- [Problem set]
a: List every figure that the helical winding passage refers to, in the order each is first mentioned.
b: Carry on the helical winding passage from its final sentence.

- [Passage provided]
------------------------------------------------
DESCRIPTION OF PREFERRED EMBODIMENTS
Preferred embodiments and applications of the present invention are
illustrated in the drawings, and referring first to FIG. 2 thereof,
there is shown a preformed helical winding, all in accordance with
the present invention. This winding 11 is formed of a conductor 12
having a rectangular cross section and coated or otherwise enclosed
by an insulating envelope 13, as indicated in FIG. 2A. The
conductor 12 of the winding is formed of a metal having good
electrical conducting properties, such as copper or aluminum, and
is reformed in the circular helical configuration best seen in FIG.
3.
FIG. 2 also shows the integral tabs 15 and 16 with cross sectional
areas T2, less than the cross sectional area T1, of any turn. The
apparent indentations or generally inwardly extending arcuate
regions 19, 20 account for the offsets of the tabs from tangents to
the central opening 18, such that the arcuate regions 19, 20 may
accommodate the vertical edges 24, 25 (FIG. 6) of the core outer
leg arcuate portions 30, 31 (FIG. 5). This permits a snug fit
(although the spacings are shown exagerated for clarity) between
the coil periphery and the outer leg portions 30, 31, thereby
improving magnetic efficiency. The arrangement also enables the
coil integral tabs 15, 16 to extend exteriorly from the device, in
parallel relation, for slot connection to board 41, shown dotted-in
(FIG. 6). The offset direction of the tabs if extended inwardly as
characterized by phantom lines 50, 52 from tangents to the central
opening 18 characterized as phantom lines 48, 54 in the direction
of the coil central opening define chords of the coil central
opening 18 rather than tangents.
A comparison to the PRIOR ART showing of FIG. 1 reveals a helix
coil 44 having tabs 45, 46. This is an air core coil which doesn't
resolve the magnetic core-type problems, i.e., substantially
completely filling the window volume of the magnetic core while
offsetting the tabs to accommodate core edges enabling parallel
tabs for electrical connections and access space and without
causing shorts.
------------------------------------------------
- [Dataset section]
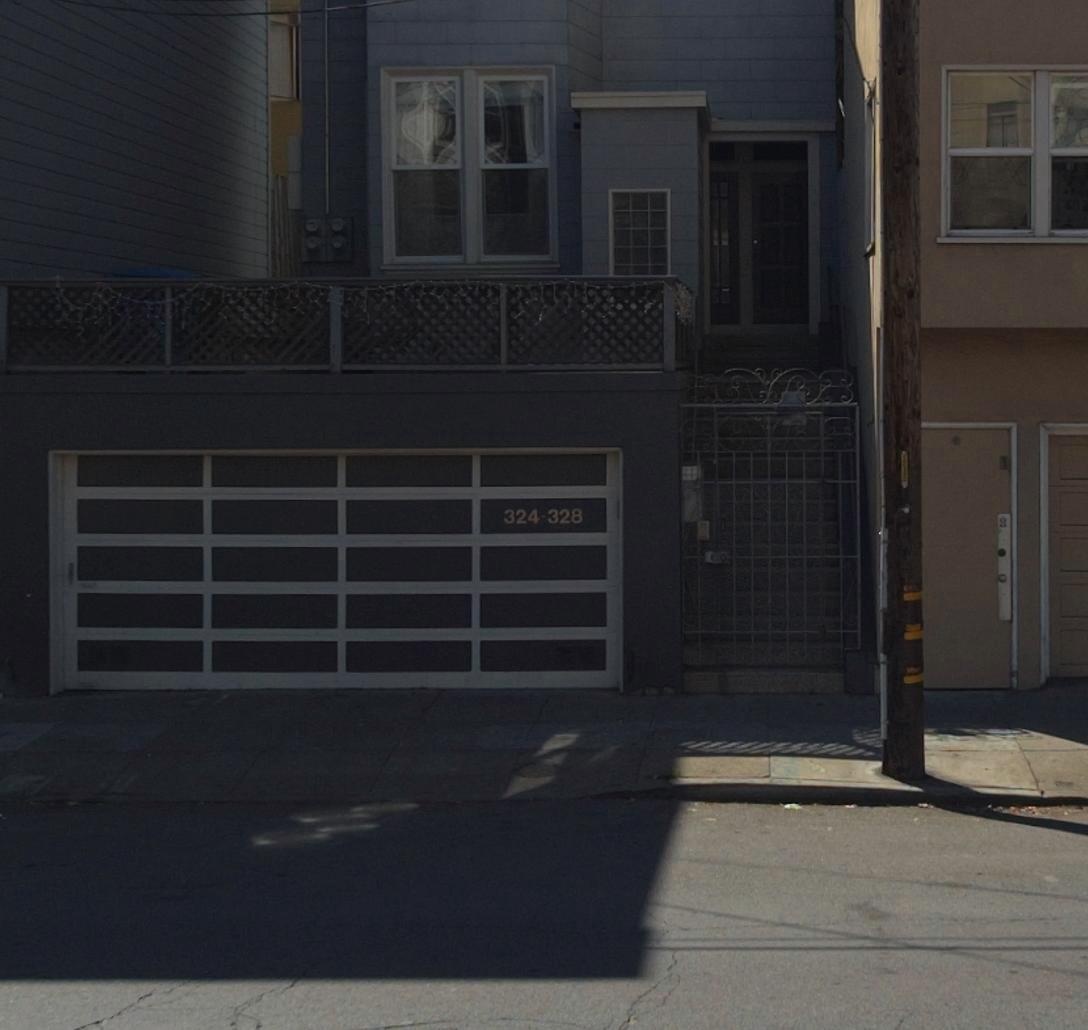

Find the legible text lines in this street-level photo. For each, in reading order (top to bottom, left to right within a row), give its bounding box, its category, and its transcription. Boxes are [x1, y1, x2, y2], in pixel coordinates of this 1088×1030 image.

[503, 507, 540, 526] StreetNumber: 324
[545, 507, 584, 525] StreetNumber: 328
------------------------------------------------
- [Answers]
a: FIG. 2, FIG. 2A, FIG. 3, FIG. 6, FIG. 5, FIG. 1

b:
From the figure, taken from U.S. Pat. No. 999,749 to L.W. Chubb,
issued Aug. 8, 1911 (FIG. 1 herein), it may be seen that the tabs
are the same dimensions as the winding turns--no reduced tab cross
section nor indented or inwardly arcuate regions being disclosed.
Consequently, the tabs are confined to a tangential direction and
may not be selectively oriented throughout the range from
tangential to substantially radially, relative to the core opening,
as available from the present invention.
In the present invention, this range is available because the
integral tab is forced into a hardened guide-slot as it is unwound
from the coil and the height of the guide slot relative to the
gripped coil determines the offset with the amount of turn(s)
unwound determining the tab length.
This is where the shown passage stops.